The day after Thanksgiving is tricky in our household.  My husband is happy to heat up a plate of the holiday fixin’s for at least one or 2 meals, but that’s about it. For some reason I have never convinced him or my children that turkey sandwiches are a good idea. Hmmm…what to do with all that leftover turkey? I love a traditional turkey soup, but sometimes I get a little bit bored and have to mix things up. I played around and came up with recipe. I have to admit, it’s a hit. Give it a try and let me know what you think.
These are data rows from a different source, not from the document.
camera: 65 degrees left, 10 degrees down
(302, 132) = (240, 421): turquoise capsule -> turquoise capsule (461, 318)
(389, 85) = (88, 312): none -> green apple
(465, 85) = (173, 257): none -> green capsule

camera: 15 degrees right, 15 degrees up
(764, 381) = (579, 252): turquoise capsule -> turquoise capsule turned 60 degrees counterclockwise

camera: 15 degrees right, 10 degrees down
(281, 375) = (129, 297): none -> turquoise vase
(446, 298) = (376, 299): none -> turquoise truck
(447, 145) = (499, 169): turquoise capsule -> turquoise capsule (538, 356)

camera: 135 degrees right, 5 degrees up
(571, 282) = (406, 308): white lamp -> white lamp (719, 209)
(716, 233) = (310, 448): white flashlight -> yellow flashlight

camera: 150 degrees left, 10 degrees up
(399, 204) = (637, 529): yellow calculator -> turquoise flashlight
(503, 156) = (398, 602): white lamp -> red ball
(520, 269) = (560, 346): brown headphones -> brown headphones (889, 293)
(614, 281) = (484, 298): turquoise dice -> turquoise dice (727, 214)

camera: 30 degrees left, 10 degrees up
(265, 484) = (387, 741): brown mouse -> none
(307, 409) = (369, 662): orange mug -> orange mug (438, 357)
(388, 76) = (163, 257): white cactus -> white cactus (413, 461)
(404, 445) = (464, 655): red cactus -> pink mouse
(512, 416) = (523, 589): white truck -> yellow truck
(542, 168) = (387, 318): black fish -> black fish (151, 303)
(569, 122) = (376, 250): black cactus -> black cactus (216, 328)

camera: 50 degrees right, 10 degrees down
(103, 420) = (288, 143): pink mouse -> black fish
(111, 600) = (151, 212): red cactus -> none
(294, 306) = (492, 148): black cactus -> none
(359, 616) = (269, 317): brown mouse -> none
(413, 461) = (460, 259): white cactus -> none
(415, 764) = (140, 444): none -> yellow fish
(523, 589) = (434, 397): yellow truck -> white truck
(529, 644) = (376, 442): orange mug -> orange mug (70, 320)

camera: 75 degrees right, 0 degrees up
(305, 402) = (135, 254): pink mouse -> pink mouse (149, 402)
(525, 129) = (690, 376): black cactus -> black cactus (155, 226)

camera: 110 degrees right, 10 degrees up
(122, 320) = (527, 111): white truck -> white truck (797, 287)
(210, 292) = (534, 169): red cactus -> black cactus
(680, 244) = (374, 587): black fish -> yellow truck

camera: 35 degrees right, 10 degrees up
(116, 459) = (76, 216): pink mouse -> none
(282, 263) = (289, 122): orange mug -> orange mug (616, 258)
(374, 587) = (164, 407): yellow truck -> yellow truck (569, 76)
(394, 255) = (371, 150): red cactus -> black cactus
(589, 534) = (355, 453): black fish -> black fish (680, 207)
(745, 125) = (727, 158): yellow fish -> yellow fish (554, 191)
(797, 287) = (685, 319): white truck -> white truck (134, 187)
       Turkey Soup with Pasilla Chiles

2 quarts water*
1 turkey carcass, all meat removed*
1 large can diced tomatoes
1 onion halved
1 onion finely chopped
2 carrots halved
2 carrots chopped in hunks
1 celery stalk halved
3 celery stalks chopped
3 cups shredded turkey meat
4 garlic cloves minced
2 fresh pasilla chiles chopped OR 4 dried pasilla chiles
2 tablespoons olive oil
1 bay leaf
1 TB chopped fresh sage leaves
½ tsp oregano
½ tsp fresh ground pepper

Put water, turkey carcass, onion halves, carrot halves, celery stalk halves, and 1 bay leaf in a large stock pot. Bring to boil, then simmer about 1 1/2 hours.

Remove turkey bones, onion, carrots, & celery from broth, let cool off to a warm temperature, then put through a fine strainer into another large pot or bowl. Set aside broth.

Sautee fresh chopped onion & garlic in olive oil until translucent, then add fresh chopped carrots, celery, & pasilla chiles (if using dried pasilla chiles, do NOT sautee).Cook on low to medium for 5-7 minutes until slightly browned.

Add sautéed veggies to pot of stock along shredded turkey meat, canned tomatoes, fresh sage, oregano, and ground pepper. If you are using dried pasilla chiles, add them now, Bring back to a rolling boil, then turn off heat. Let sit for 15 minutes then serve in large soup bowls.

*If you don’t have a leftover turkey carcass, you make use boxed or canned stock-turkey, chicken, or veggie will work.